PATENTS, PRIVACY, PODCASTS OH MY! | Justices Look At Patent Review Process Today, Whistleblower Laws Tomorrow, Digital Privacy Wednesday
November 27, 2017
YESTERDAY WAS NATIONAL CAKE DAY
|So to celebrate, USA Today’s Richard Wolf delivers a preview of the upcoming cake case out of Colorado involving a local “cake artist” who refused to serve a gay couple. As Wolf puts it, the case will debate “the expressive content of a wedding cake” and “test the Constitution’s guarantee of free speech and religion against state laws prohibiting discrimination.”
PATENTLY A BIG DEAL
|Justices today will hear arguments on whether or not to put an end to a system that lets companies go to the U.S. Patent and Trademark Office to challenge patents rather than having to rely on courts to do so. At a lower cost than filing a lawsuit, this review system is widely popular among tech companies and retailers that often get sued. Susan Decker with Bloomberg examines the case which has the potential to completely upend the patent review process in this country.
DO YOU WANT THE 4-1-1?
|Jeff John Roberts with Forbes delivers a rundown on today’s big patent case which he says could “topple a major pillar of the current patent system and send economic ripples through the tech and retail sectors.” Find out everything you need to know about the Oil States case along with a prediction for how the justices might eventually rule on it.
YOU CAN BET ON IT
|In The Washington Post, Robert Barnes takes a look at next month’s Supreme Court case that could “be a dam burst” for sports betting in America. As Barnes reports, the underground sports betting economy is at stake, which is said to be worth at least $150 billion a year and as much as $400 billion.
ED BOARD OVERTURE
|“How hard should it be for the police to get hold of reams of data showing every place you’ve been for months?” The Editorial Board of The New York Times considers this question that the justices will have to answer on Wednesday of this week.
ANOTHA ONE
|The Editorial Board with the Los Angeles Times also weighed in on Wednesday’s SCOTUS case writing, “If the court is serious about protecting privacy in the digital age, it will rule that the government indeed violated TIMOTHY CARPENTER’S constitutional rights. In doing so, it will have to overrule as outdated a nearly 40-year-old decision that allowed investigators to obtain personal information about suspects from third parties without a warrant.”
FOR THE HAT TRICK
|The Editorial Board of The Wall Street Journal is also talking about the Supreme Court, examining today’s case — Oil States Energy v. Greene’s Energy — that could become a landmark decision for the nation’s patent review process.

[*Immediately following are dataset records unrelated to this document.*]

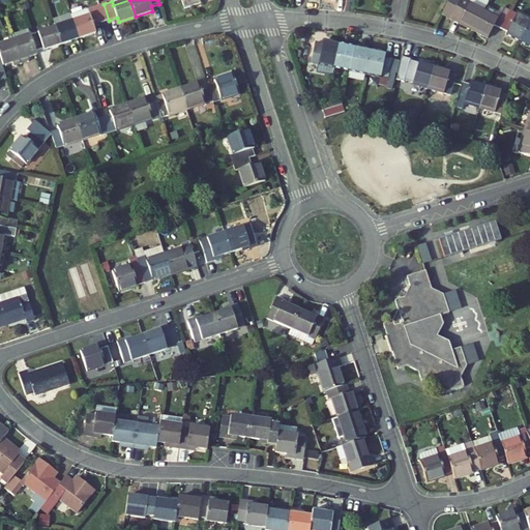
[(182,0),(185,8),(201,3),(199,0),(182,0)]
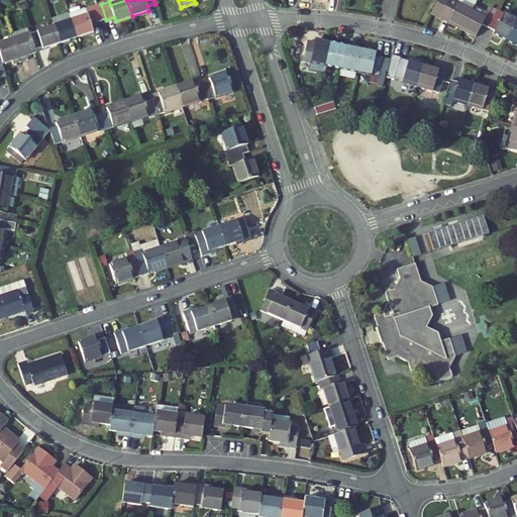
[(453,0),(438,0),(433,11),(450,20),(449,23),(462,30),(473,10),(453,0)]
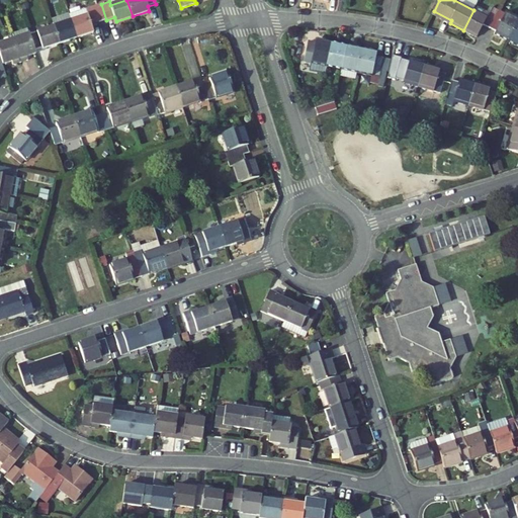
[(97,6),(93,7),(99,22),(106,20),(101,4),(97,6)]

GET LOW WHEN THE WHISTLE BLOW
|Tomorrow, the Supreme Court will hear arguments on the scope of the Dodd-Frank Wall Street reform act, which aimed to encourage whistle-blowers and prevent the kind of retaliation seen against those who tried to sound an alarm at Lehman Bros. and other firms that collapsed during the Great Recession. David Savage with the Los Angeles Times reports on the case which will meet some serious challenges from the “textualist” contingent of the court now that JUSTICE NEIL GORSUCH is on the bench.
PODCAST DU JOUR
|“The Daily” — a podcast presented by The New York Times — takes a look today at the Supreme Court’s upcoming case involving digital privacy and cell phone records. ADAM LIPTAK who covers the high court joins the podcast for the discussion.
FIRST MONDAYS
|The podcast “First Mondays” — presented by SCOTUSblog — unpacks this week’s big Fourth Amendment case involving cell phone data, with ORIN KERR joining the pod to discuss his amicus brief arguing that the government should win the case.
SCOTUS VIEWS
The Supreme Court's Privacy Precedent Is Outdated
The Washington Post“Sotomayor is right. The Supreme Court should develop a modern Fourth Amendment doctrine. Such a test would recognize the legitimate claims of law enforcement but set objective boundaries — such as the duration of an intrusion or the nature of the data seized — that constrain those claims. The Carpenter case is the court’s opportunity to do so.”
Supreme Court Cellphone Case Puts Free Speech – Not Just Privacy – At Risk
The Guardian“In assessing whether Carpenter had a right to privacy in his location information, the court should consider what will remain of these indispensable democratic freedoms if the government is afforded access, without close judicial supervision, to the information that cellphone providers are continuously collecting about all of us, and to the other sensitive and even intimate records that all of us passively and routinely share with third parties.”